** Problem details **
For each line below that includes the string "dependent", show the whole line.

Page-level text extractions

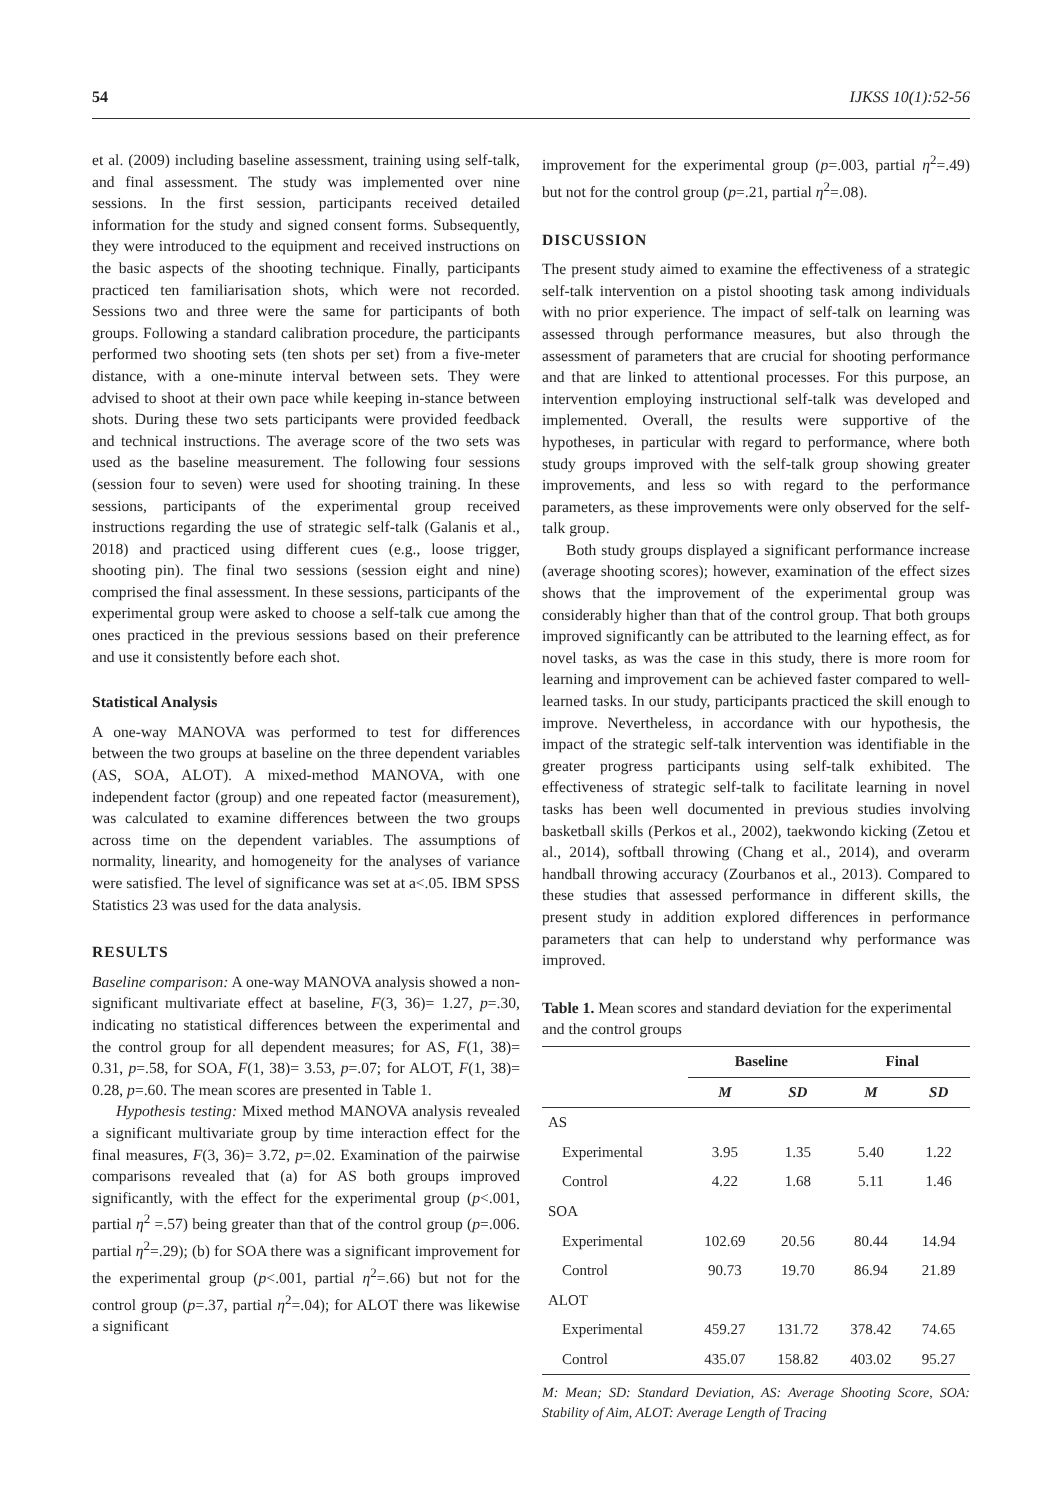54 IJKSS 10(1):52-56
et al. (2009) including baseline assessment, training using self-talk, and final assessment. The study was implemented over nine sessions. In the first session, participants received detailed information for the study and signed consent forms. Subsequently, they were introduced to the equipment and received instructions on the basic aspects of the shooting technique. Finally, participants practiced ten familiarisation shots, which were not recorded. Sessions two and three were the same for participants of both groups. Following a standard calibration procedure, the participants performed two shooting sets (ten shots per set) from a five-meter distance, with a one-minute interval between sets. They were advised to shoot at their own pace while keeping in-stance between shots. During these two sets participants were provided feedback and technical instructions. The average score of the two sets was used as the baseline measurement. The following four sessions (session four to seven) were used for shooting training. In these sessions, participants of the experimental group received instructions regarding the use of strategic self-talk (Galanis et al., 2018) and practiced using different cues (e.g., loose trigger, shooting pin). The final two sessions (session eight and nine) comprised the final assessment. In these sessions, participants of the experimental group were asked to choose a self-talk cue among the ones practiced in the previous sessions based on their preference and use it consistently before each shot.
Statistical Analysis
A one-way MANOVA was performed to test for differences between the two groups at baseline on the three dependent variables (AS, SOA, ALOT). A mixed-method MANOVA, with one independent factor (group) and one repeated factor (measurement), was calculated to examine differences between the two groups across time on the dependent variables. The assumptions of normality, linearity, and homogeneity for the analyses of variance were satisfied. The level of significance was set at a<.05. IBM SPSS Statistics 23 was used for the data analysis.
RESULTS
Baseline comparison: A one-way MANOVA analysis showed a non-significant multivariate effect at baseline, F(3, 36)= 1.27, p=.30, indicating no statistical differences between the experimental and the control group for all dependent measures; for AS, F(1, 38)= 0.31, p=.58, for SOA, F(1, 38)= 3.53, p=.07; for ALOT, F(1, 38)= 0.28, p=.60. The mean scores are presented in Table 1.
Hypothesis testing: Mixed method MANOVA analysis revealed a significant multivariate group by time interaction effect for the final measures, F(3, 36)= 3.72, p=.02. Examination of the pairwise comparisons revealed that (a) for AS both groups improved significantly, with the effect for the experimental group (p<.001, partial η<sup>2</sup> =.57) being greater than that of the control group (p=.006. partial η<sup>2</sup>=.29); (b) for SOA there was a significant improvement for the experimental group (p<.001, partial η<sup>2</sup>=.66) but not for the control group (p=.37, partial η<sup>2</sup>=.04); for ALOT there was likewise a significant
improvement for the experimental group (p=.003, partial η<sup>2</sup>=.49) but not for the control group (p=.21, partial η<sup>2</sup>=.08).
DISCUSSION
The present study aimed to examine the effectiveness of a strategic self-talk intervention on a pistol shooting task among individuals with no prior experience. The impact of self-talk on learning was assessed through performance measures, but also through the assessment of parameters that are crucial for shooting performance and that are linked to attentional processes. For this purpose, an intervention employing instructional self-talk was developed and implemented. Overall, the results were supportive of the hypotheses, in particular with regard to performance, where both study groups improved with the self-talk group showing greater improvements, and less so with regard to the performance parameters, as these improvements were only observed for the self-talk group.
Both study groups displayed a significant performance increase (average shooting scores); however, examination of the effect sizes shows that the improvement of the experimental group was considerably higher than that of the control group. That both groups improved significantly can be attributed to the learning effect, as for novel tasks, as was the case in this study, there is more room for learning and improvement can be achieved faster compared to well-learned tasks. In our study, participants practiced the skill enough to improve. Nevertheless, in accordance with our hypothesis, the impact of the strategic self-talk intervention was identifiable in the greater progress participants using self-talk exhibited. The effectiveness of strategic self-talk to facilitate learning in novel tasks has been well documented in previous studies involving basketball skills (Perkos et al., 2002), taekwondo kicking (Zetou et al., 2014), softball throwing (Chang et al., 2014), and overarm handball throwing accuracy (Zourbanos et al., 2013). Compared to these studies that assessed performance in different skills, the present study in addition explored differences in performance parameters that can help to understand why performance was improved.
Table 1. Mean scores and standard deviation for the experimental and the control groups
| | Baseline | | Final | |
| --- | --- | --- | --- | --- |
| | M | SD | M | SD |
| AS | | | | |
| Experimental | 3.95 | 1.35 | 5.40 | 1.22 |
| Control | 4.22 | 1.68 | 5.11 | 1.46 |
| SOA | | | | |
| Experimental | 102.69 | 20.56 | 80.44 | 14.94 |
| Control | 90.73 | 19.70 | 86.94 | 21.89 |
| ALOT | | | | |
| Experimental | 459.27 | 131.72 | 378.42 | 74.65 |
| Control | 435.07 | 158.82 | 403.02 | 95.27 |
M: Mean; SD: Standard Deviation, AS: Average Shooting Score, SOA: Stability of Aim, ALOT: Average Length of Tracing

** Solution **
A one-way MANOVA was performed to test for differences between the two groups at baseline on the three dependent variables (AS, SOA, ALOT). A mixed-method MANOVA, with one independent factor (group) and one repeated factor (measurement), was calculated to examine differences between the two groups across time on the dependent variables. The assumptions of normality, linearity, and homogeneity for the analyses of variance were satisfied. The level of significance was set at a<.05. IBM SPSS Statistics 23 was used for the data analysis.
Baseline comparison: A one-way MANOVA analysis showed a non-significant multivariate effect at baseline, F(3, 36)= 1.27, p=.30, indicating no statistical differences between the experimental and the control group for all dependent measures; for AS, F(1, 38)= 0.31, p=.58, for SOA, F(1, 38)= 3.53, p=.07; for ALOT, F(1, 38)= 0.28, p=.60. The mean scores are presented in Table 1.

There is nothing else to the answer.